Understanding the Users of Traditional Archival Collections: Implications
for Digital Library Design
Paul Conway
Head, Preservation Department
Yale University Library
The points of departure of this discussion paper are the findings and
implications of a study of the users of the National Archives (NARA) that I
carried out in 1990 and reported publicly in 1994 (Conway 1994). I
interviewed a large (n=800) random cross-section of researcher
s, documented the orientation interviews of new and experienced patrons,
and picked apart hundreds of reference letters to examine the nature of the
written inquiries. The purpose of the study was to inform the design of
reference services in a huge, new archival facility at College Park, MD. My
two-year project was the first, and only, internal study involving direct
interviews with patrons. The insights on the characteristics of the
population may be useful in designing digital library systems whose goal,
in part, is to help people answer questions that are historical in nature.
By historical, I mean questions that depend on chronological time to frame
an issue, event, action, circumstance, or process.

- _Stored records_:

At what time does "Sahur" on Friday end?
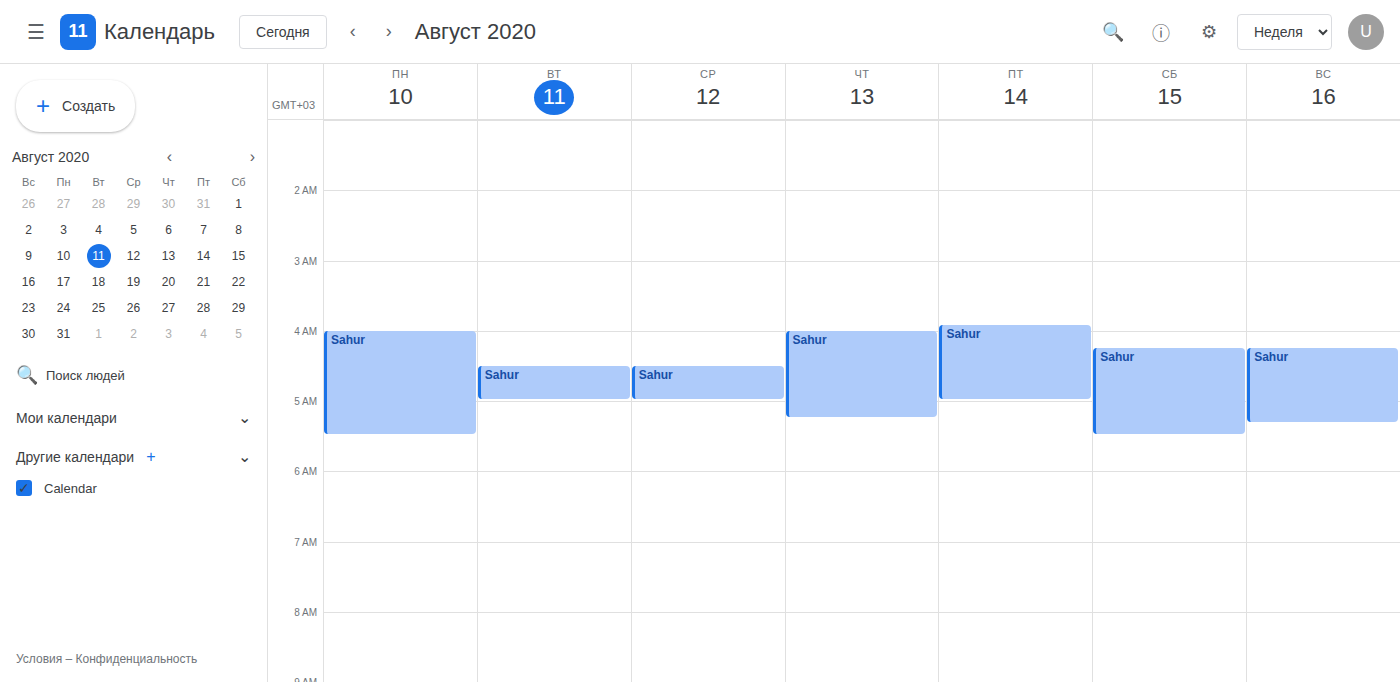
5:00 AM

---

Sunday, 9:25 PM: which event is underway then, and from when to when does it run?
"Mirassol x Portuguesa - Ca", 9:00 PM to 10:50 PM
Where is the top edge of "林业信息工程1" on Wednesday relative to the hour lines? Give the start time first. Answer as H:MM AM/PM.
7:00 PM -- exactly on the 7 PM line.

- _What you need to do_:
a - In the passage on users of traditional archival collections, what was the NARA study meant to inform?
b - Resume the passage on users of traditional archival collections, starting right after its final sentence.

- _Exercise responses_:
a - The design of reference services in a huge, new archival facility at College Park, MD.

b -
Background
The number of published studies on the users of archives is small. Richard
Lytle's dissertation (1980), the first, was a small controlled field
experiment on the relative advantages of content-based versus
provenance-based search and retrieval. My study carried out in presidential
libraries (Conway 1986a)--the first true "user study" in archives--drew on
a specialized population of students and scholars of national politics.
David Bearman (1990) did a highly focused but fascinating study of the ways
that patrons of archives and manuscript repositories posed reference
questions. I replicated his methodology in one component of my National
Archives study. Ann Gordon (1992) conducted a broad--and not particularly
deep--study of the uses that four historical research communities make of
published documentary editions. Karen Paul (1992) replicated some of my
methodology in her study of the users of the historical papers of senators
and representatives. Helen Tibbo's dissertation (1993), while not a
traditional user study, per se, is an important contribution to the overall
understanding of search queries with a historical component.
In addition to published studies, a handful of significant essays have
developed research models that have helped many archival institutions
conduct targeted user studies of purely local interest. Elsie Freeman
(1984) initially defined the scope of the research needed into patron
behavior. I developed a general research model (1986b) and definition of
appropriate methodologies. Bill Maher (1986) outlined the administrative
value of systematic knowledge of patron use patterns.
Selected Findings (a small sample)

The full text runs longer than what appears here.